OpenAI video-generator Sora risks fueling propaganda and bias, experts say
The newly unveiled product makes 60-second videos based on user prompts.
A sunbathed Dalmatian tiptoes across a windowsill, a Chinese New Year parade engulfs a city street, an archeologist digs up a chair from desert sand.
Videos posted online display these events, but none of them happened. They make up the first publicly available work created by OpenAI's newly unveiled video-generation tool Sora.
Sora composes videos, lasting up to one-minute long, based on user prompts, just as ChatGPT responds to input with written responses and Dall-E offers up images.
The video-generator is currently in use by a group of product testers but is not available to the public, OpenAI said in a statement on Thursday.
These products carry the potential to improve and ease video storytelling, but they could also supercharge internet misinformation and enhance government propaganda, blurring the already-faint line between real and fake content online, experts told ABC News.
AI-generated videos, meanwhile, threaten to reinforce hateful or biased perspectives picked up from the underlying training materials that make their creation possible, they added.
"The clarity of truth we thought we had with recorded photography and video is gone," Kristian Hammond, a professor of computer science at Northwestern University who studies AI, told ABC News. "We've inadvertently built a world of propaganda engines."
In response to ABC News' request for comment, OpenAI pointed to a webpage that outlines measures taken by the company to prevent abuse of Sora.
"We'll be taking several important safety steps ahead of making Sora available in OpenAI's products," the company website says. "We are working with red teamers -- domain experts in areas like misinformation, hateful content, and bias -- who will be adversarially testing the model."
The company plans to use some safety features already in palace for its image generator Dall-E, the website says, including a tool that polices text prompts to ensure they do not violate rules against "extreme violence, sexual content, hateful imagery, celebrity likeness, or the IP of others."

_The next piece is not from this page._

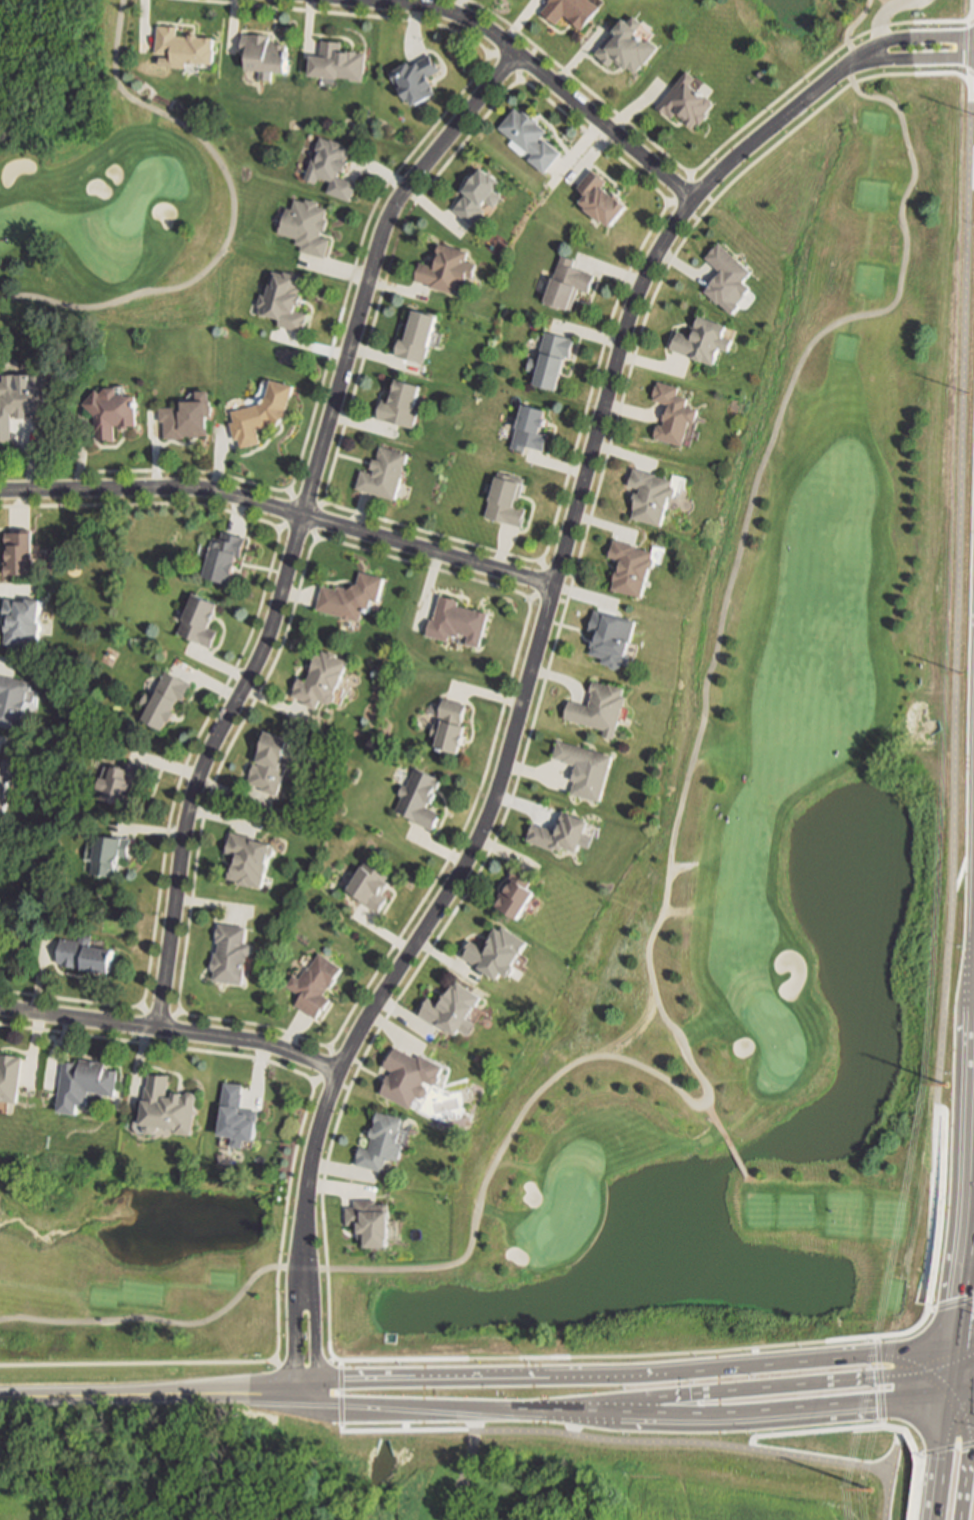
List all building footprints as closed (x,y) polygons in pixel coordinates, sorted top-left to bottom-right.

Experts who spoke to ABC News emphasized the difficulty of evaluating a demo product that has yet to be released to the general public. They sounded alarm, however, over the opportunities for misuse of the video generator and the challenges of implementing fully effective safeguards.
"Realistic images of events play into people's assumptions about what's going on in the real world and can be used to deceive people," Sam Gregory, executive director of Witness, an advocacy group that aims to ensure the use of video to protect human rights, told ABC News.
The risks posed by AI-generated content have stoked wide concern in recent weeks.
Fake, sexually explicit AI-generated images of pop star Taylor Swift went viral on social media in late January, garnering millions of views. A fake robocall impersonating President Joe Biden's voice discouraged individuals from voting in the New Hampshire primary last month.
Experts commended the steps taken by OpenAI to prohibit abuses of Sora along these lines. They warned though of the product's likely capability to create deep fakes and the difficulty of preventing such videos.
"They can probably put in a filter that says, 'Don't generate any videos with Taylor Swift,' but people will find ways around it," Gary Marcus, an emeritus professor at New York University and author of the book ''Rebooting AI," told ABC News.
Sora, like other generative AI products, is trained on troves of online data, leaving it susceptible to widely reproduced biases, such as racial and gender stereotypes.
"There are biases in society and those biases will be reflected in these systems," Hammond said.
In addition to moderating video prompts and the resulting content, OpenAI plans to implement a "detection classifier" that can identify when a video has been produced by Sora, the online statement said. The company said it will also include a popular recognized digital tag, which essentially amounts to a digital watermark.
Such precautions drew applause from experts, though they warned that videos could potentially be reproduced or altered as means of removing the labels.
"People will be trying to get around the guardrails put in place," Hammond said. "It's an arms race."